Reproduce the line containing "Bewäertung EVS 2025" in the listing below, then every later line up to the end, precisely as written.

• • • • • • •

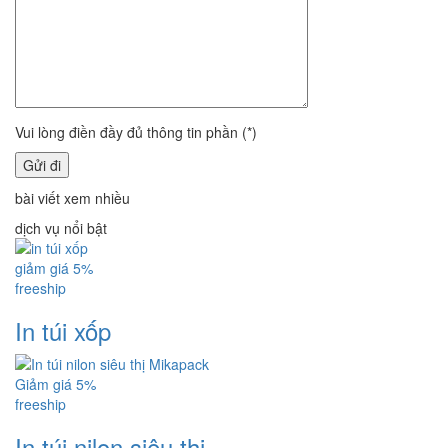
Vui lòng điền đầy đủ thông tin phần (*)
bài viết xem nhiều
dịch vụ nổi bật
giảm giá 5%
freeship
In túi xốp
Giảm giá 5%
freeship
In túi nilon siêu thị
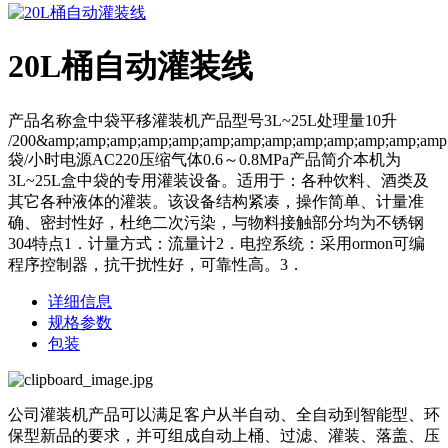
20L桶自动灌装线
产品名称盒中袋平移灌装机产品型号3L~25L处理量10升
/200&amp;amp;amp;amp;amp;amp;amp;amp;amp;amp;amp;amp;amp
袋/小时电源AC220压缩气体0.6～0.8MPa产品简介本机为
3L~25L盒中袋的专用灌装设备。适用于：各种饮料、酒类及
其它各种液体的灌装。该设备结构紧凑，操作简单、计量准
确、密封性好，杜绝二次污染，与物料接触部分均为不锈钢
304特点1．计量方式：流量计2．电控系统：采用ormon可编
程序控制器，抗干扰性好，可靠性高。3．
详细信息
规格参数
包装
公司灌装机产品可以满足客户从半自动、全自动到智能型、环
保型新品的要求，并可组成自动上桶、过滤、灌装、落盖、压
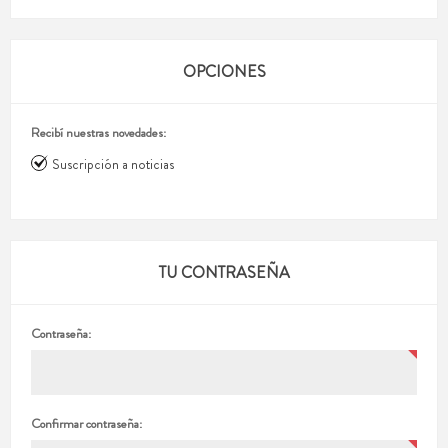
OPCIONES
Recibí nuestras novedades:
Suscripción a noticias
TU CONTRASEÑA
Contraseña:
Confirmar contraseña:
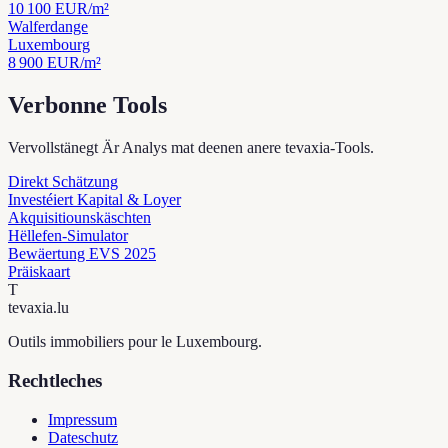
10 100
EUR/m²
Walferdange
Luxembourg
8 900
EUR/m²
Verbonne Tools
Vervollstänegt Är Analys mat deenen anere tevaxia-Tools.
Direkt Schätzung
Investéiert Kapital & Loyer
Akquisitiounskäschten
Hëllefen-Simulator
Bewäertung EVS 2025
Präiskaart
T
tevaxia
.lu
Outils immobiliers pour le Luxembourg.
Rechtleches
Impressum
Dateschutz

• • • • • • •

Answer section:
Bewäertung EVS 2025
Präiskaart
T
tevaxia
.lu
Outils immobiliers pour le Luxembourg.
Rechtleches
Impressum
Dateschutz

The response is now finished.